The Bhagavad Gita tells us that divine beings exist all around us in the form of fairies and elemental beings. We might also ask, Is a tree included? Or the ocean? And if we assume that people are, what makes a person a person? Steve Wise, a New York lawyer, has asked questions about personhood and concluded that sentiency plays a critical role in what makes a person a person. He founded a movement called the Nonhuman Rights Project, thanks to which he and a team of legal experts are campaigning to have chimpanzees (with plans to expand to other animals) legally declared persons with certain fundamental rights. The crux of their argument is that chimpanzees have the ability to self-reflect and to perceive and understand past, present, and future, and as such it is a violation of their constitutional right to freedom for them to be imprisoned in cages under human control. In other words, chimpanzees are people too and should be afforded the same basic rights that human people enjoy.

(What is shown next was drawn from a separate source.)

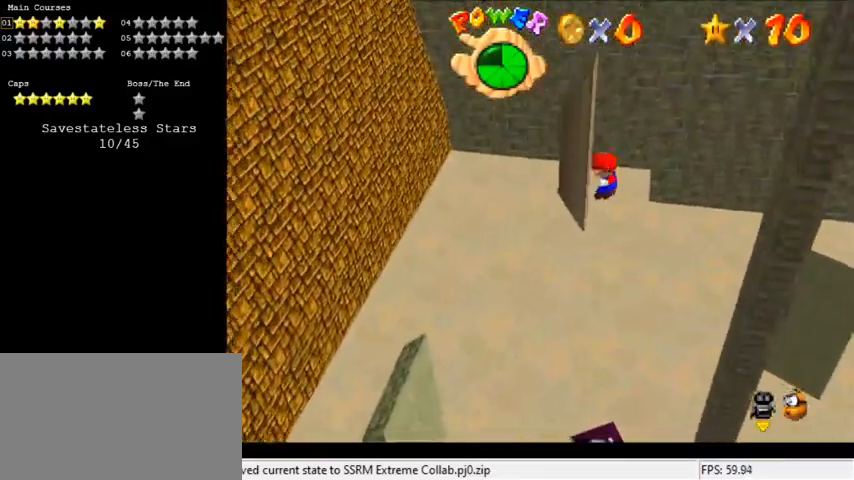
{"keys": ["right"], "events": [[100, "shift", "down"], [200, "left", "up"], [200, "shift", "up"], [333, "right", "down"]]}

Sharon Gannon pioneered nonhuman rights when she titled one of her books Cats and Dogs are People Too! In this book Sharon deeply considers the often-subconscious attitudes we have toward our companion animals, which deems them less important than human family members or somehow inferior.
Corporate law and culture has a very different perspective on the concept of personhood. Under corporate law in most liberal democracies a corporation such as Coca-Cola or McDonalds enjoys the rights of personhood. So, in our topsy-turvy world, corporations (which exist by definition as having the primary motive of making money) have more rights than chimpanzees, elephants, or dolphins.

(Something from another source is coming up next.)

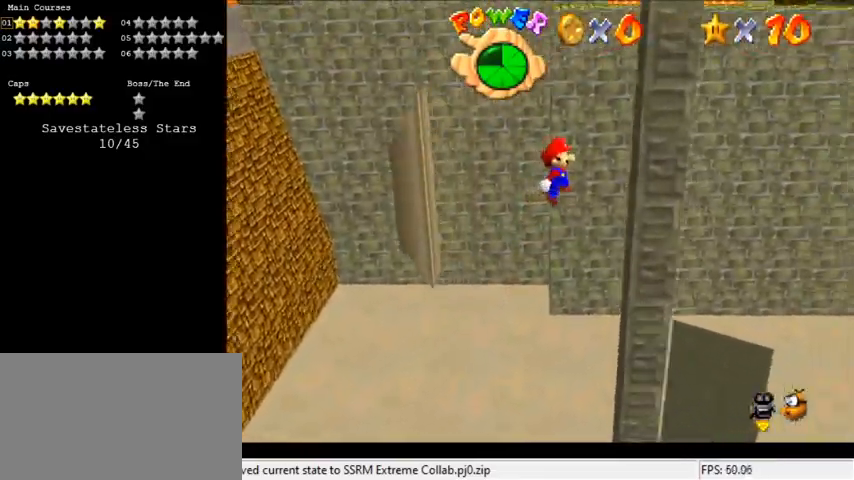
{"keys": [], "events": [[300, "left", "down"], [300, "right", "up"], [300, "shift", "down"], [400, "shift", "up"], [433, "left", "up"]]}
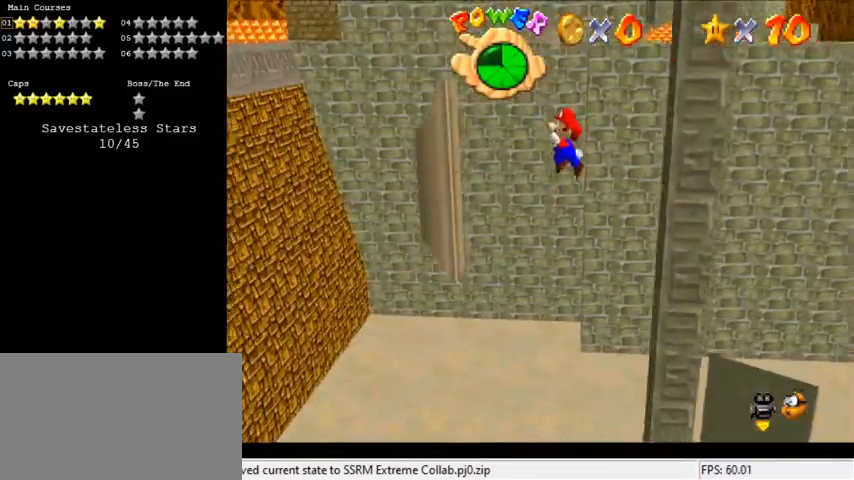
{"keys": ["right", "shift"], "events": [[33, "right", "down"], [167, "left", "down"], [167, "right", "up"], [467, "shift", "down"], [500, "left", "up"], [500, "right", "down"]]}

The Whanganui River, in New Zealand, is sacred to the indigenous people and has been afforded the right of personhood by the government; it therefore enjoys protection from pollution and development. In India, the holy book of the Sikh faith, Guru Granth Sahib, has been granted personhood by the government and is protected as such.

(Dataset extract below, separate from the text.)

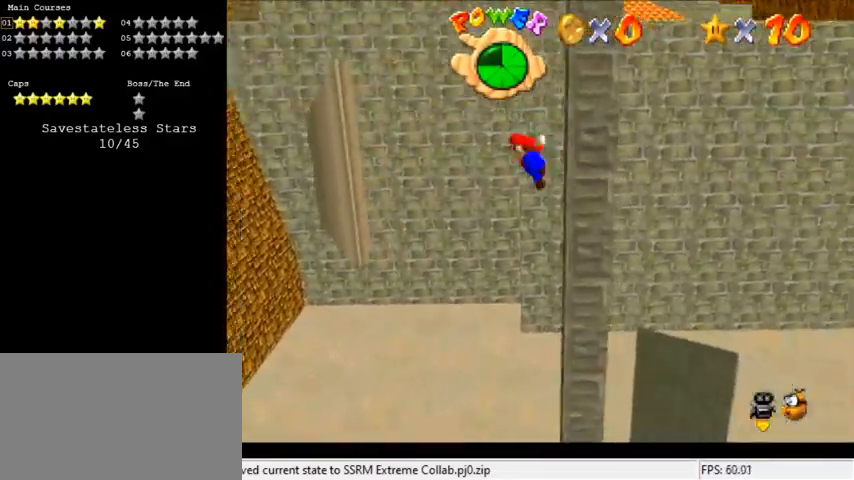
{"keys": ["left"], "events": [[67, "left", "down"], [100, "right", "up"], [100, "shift", "up"], [200, "left", "up"], [300, "right", "down"], [400, "right", "up"], [433, "left", "down"]]}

When we broaden our perspective of what a “person” is, our circle of compassion expands. This sloka from The Bhagavad Gita invites us to do just that, to remember that an ant is a person just as much as a bird or a human being. Furthermore, it gives us information on how we might remember this: through the practices of Yoga. The techniques of Yoga will help us to see the divinity in all “people.”
Philosopher Mary Midgley has dedicated her life’s work to the study of human and animal relationships. Mary is a retired university professor now (she’s 97 years old!), but has written extensively about animal rights and specifically about the issue of personhood. Mary suggests that we will extend our ability to be compassionate toward all beings if we respect and honor the differences in our own abilities and those of others. As Mary has written: “The world in which the kestrel moves, the world that it sees, is, and always will be, entirely beyond us. That there are such worlds all around us is an essential feature of our world.”
As yogis we are fortunate to have a direct method for accessing this world of the kestrel. Through the practice of asana we become the eagle, the snake, and the cow. We become the tree and the mountain. And in doing so we embody the people that those holy beings are and resonate more deeply with them. We extend our own experiences of being and might begin to see the Divine Self in all beings. In this way asana is a tool for enlightenment—the realization that we are all One.
As Sharon Gannon has said: “We are all in this together. We are all this together.”